## WORK ITEM
Given the entries below, would you transcribe exactly the lines starting at the one with "Page 3 of 3" and ending at the one with "Nev. | Banked Slalom, Snowboard-cross |", both kept, pictures omitted, nothing extra?

───── DATA FOR ANALYSIS ─────

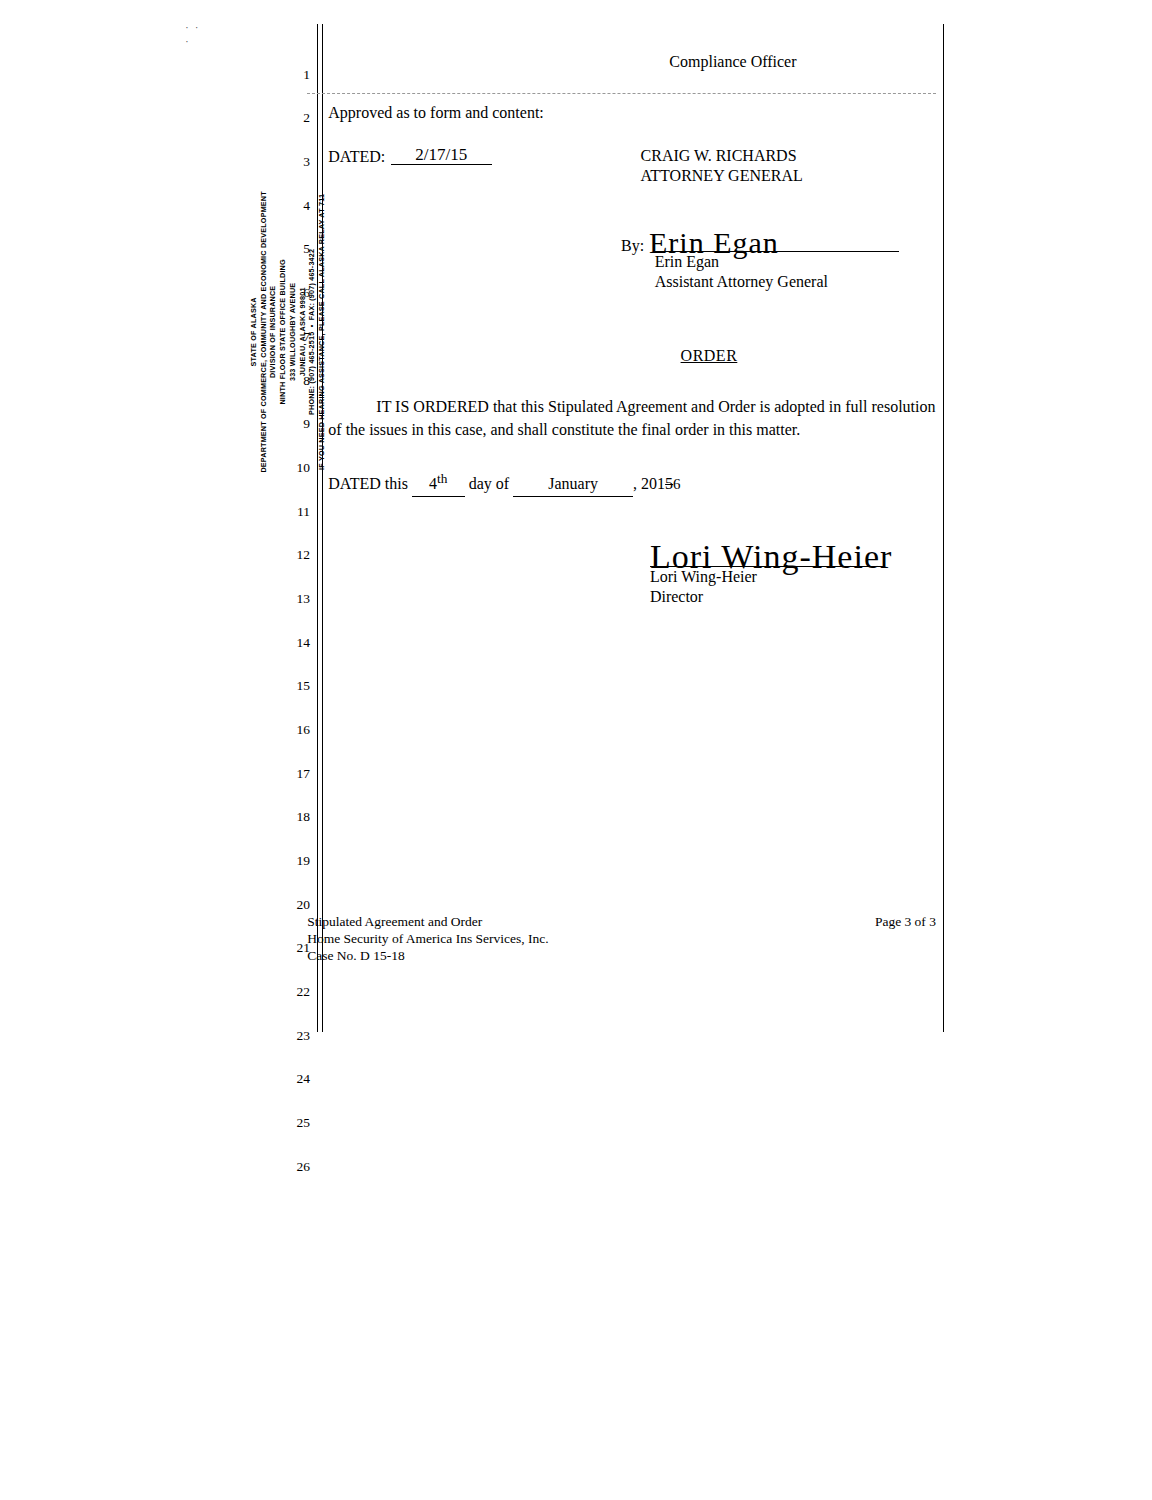· ·
·
1
2
3
4
5
6
7
8
9
10
11
12
13
14
15
16
17
18
19
20
21
22
23
24
25
26
STATE OF ALASKA
DEPARTMENT OF COMMERCE, COMMUNITY AND ECONOMIC DEVELOPMENT
DIVISION OF INSURANCE
NINTH FLOOR STATE OFFICE BUILDING
333 WILLOUGHBY AVENUE
JUNEAU, ALASKA 99801
PHONE: (907) 465-2515 • FAX: (907) 465-3422
IF YOU NEED HEARING ASSISTANCE, PLEASE CALL ALASKA RELAY AT 711
Compliance Officer
Approved as to form and content:
DATED: 2/17/15 CRAIG W. RICHARDS
ATTORNEY GENERAL
By: Erin Egan
Erin Egan
Assistant Attorney General
ORDER
IT IS ORDERED that this Stipulated Agreement and Order is adopted in full resolution of the issues in this case, and shall constitute the final order in this matter.
DATED this 4th day of January, 20156
Lori Wing-Heier
Lori Wing-Heier
Director
Stipulated Agreement and Order
Home Security of America Ins Services, Inc.
Case No. D 15-18
Page 3 of 3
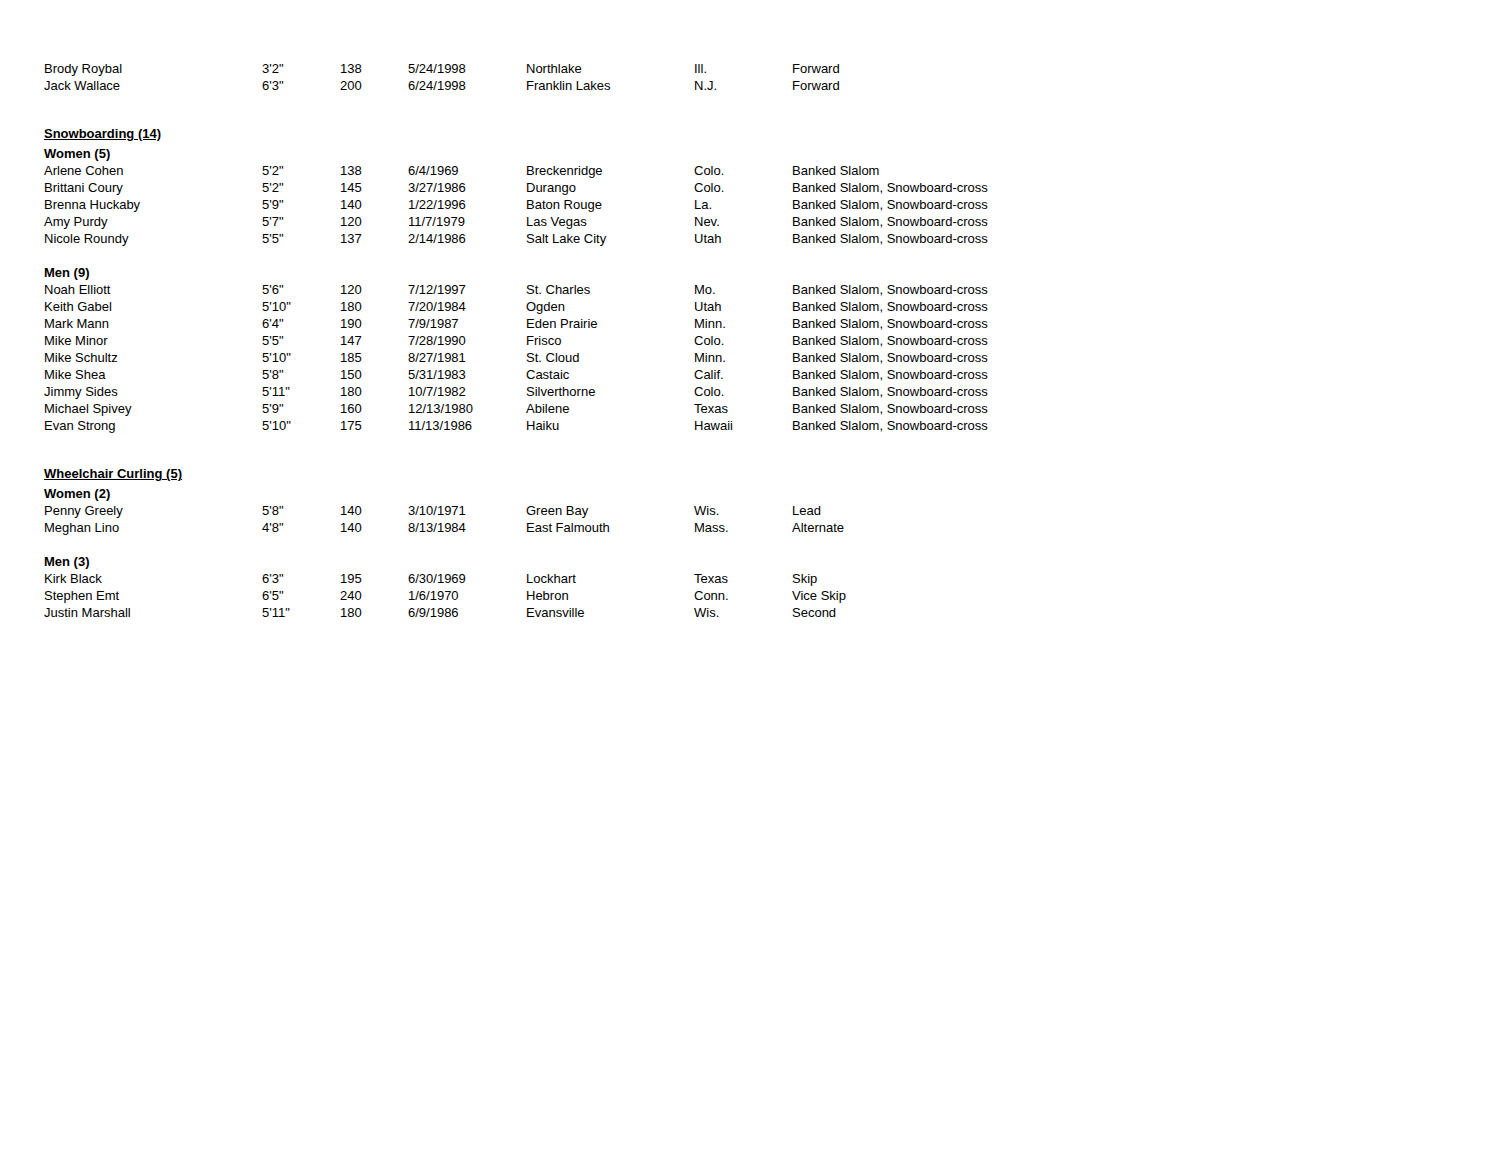| Brody Roybal | 3'2" | 138 | 5/24/1998 | Northlake | Ill. | Forward |
| Jack Wallace | 6'3" | 200 | 6/24/1998 | Franklin Lakes | N.J. | Forward |
| Snowboarding (14) |
| Women (5) |
| Arlene Cohen | 5'2" | 138 | 6/4/1969 | Breckenridge | Colo. | Banked Slalom |
| Brittani Coury | 5'2" | 145 | 3/27/1986 | Durango | Colo. | Banked Slalom, Snowboard-cross |
| Brenna Huckaby | 5'9" | 140 | 1/22/1996 | Baton Rouge | La. | Banked Slalom, Snowboard-cross |
| Amy Purdy | 5'7" | 120 | 11/7/1979 | Las Vegas | Nev. | Banked Slalom, Snowboard-cross |
| Nicole Roundy | 5'5" | 137 | 2/14/1986 | Salt Lake City | Utah | Banked Slalom, Snowboard-cross |
| Men (9) |
| Noah Elliott | 5'6" | 120 | 7/12/1997 | St. Charles | Mo. | Banked Slalom, Snowboard-cross |
| Keith Gabel | 5'10" | 180 | 7/20/1984 | Ogden | Utah | Banked Slalom, Snowboard-cross |
| Mark Mann | 6'4" | 190 | 7/9/1987 | Eden Prairie | Minn. | Banked Slalom, Snowboard-cross |
| Mike Minor | 5'5" | 147 | 7/28/1990 | Frisco | Colo. | Banked Slalom, Snowboard-cross |
| Mike Schultz | 5'10" | 185 | 8/27/1981 | St. Cloud | Minn. | Banked Slalom, Snowboard-cross |
| Mike Shea | 5'8" | 150 | 5/31/1983 | Castaic | Calif. | Banked Slalom, Snowboard-cross |
| Jimmy Sides | 5'11" | 180 | 10/7/1982 | Silverthorne | Colo. | Banked Slalom, Snowboard-cross |
| Michael Spivey | 5'9" | 160 | 12/13/1980 | Abilene | Texas | Banked Slalom, Snowboard-cross |
| Evan Strong | 5'10" | 175 | 11/13/1986 | Haiku | Hawaii | Banked Slalom, Snowboard-cross |
| Wheelchair Curling (5) |
| Women (2) |
| Penny Greely | 5'8" | 140 | 3/10/1971 | Green Bay | Wis. | Lead |
| Meghan Lino | 4'8" | 140 | 8/13/1984 | East Falmouth | Mass. | Alternate |
| Men (3) |
| Kirk Black | 6'3" | 195 | 6/30/1969 | Lockhart | Texas | Skip |
| Stephen Emt | 6'5" | 240 | 1/6/1970 | Hebron | Conn. | Vice Skip |
| Justin Marshall | 5'11" | 180 | 6/9/1986 | Evansville | Wis. | Second |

─────

## ANSWER TO THIS TASK
Page 3 of 3
| Brody Roybal | 3'2" | 138 | 5/24/1998 | Northlake | Ill. | Forward |
| Jack Wallace | 6'3" | 200 | 6/24/1998 | Franklin Lakes | N.J. | Forward |
| Snowboarding (14) |
| Women (5) |
| Arlene Cohen | 5'2" | 138 | 6/4/1969 | Breckenridge | Colo. | Banked Slalom |
| Brittani Coury | 5'2" | 145 | 3/27/1986 | Durango | Colo. | Banked Slalom, Snowboard-cross |
| Brenna Huckaby | 5'9" | 140 | 1/22/1996 | Baton Rouge | La. | Banked Slalom, Snowboard-cross |
| Amy Purdy | 5'7" | 120 | 11/7/1979 | Las Vegas | Nev. | Banked Slalom, Snowboard-cross |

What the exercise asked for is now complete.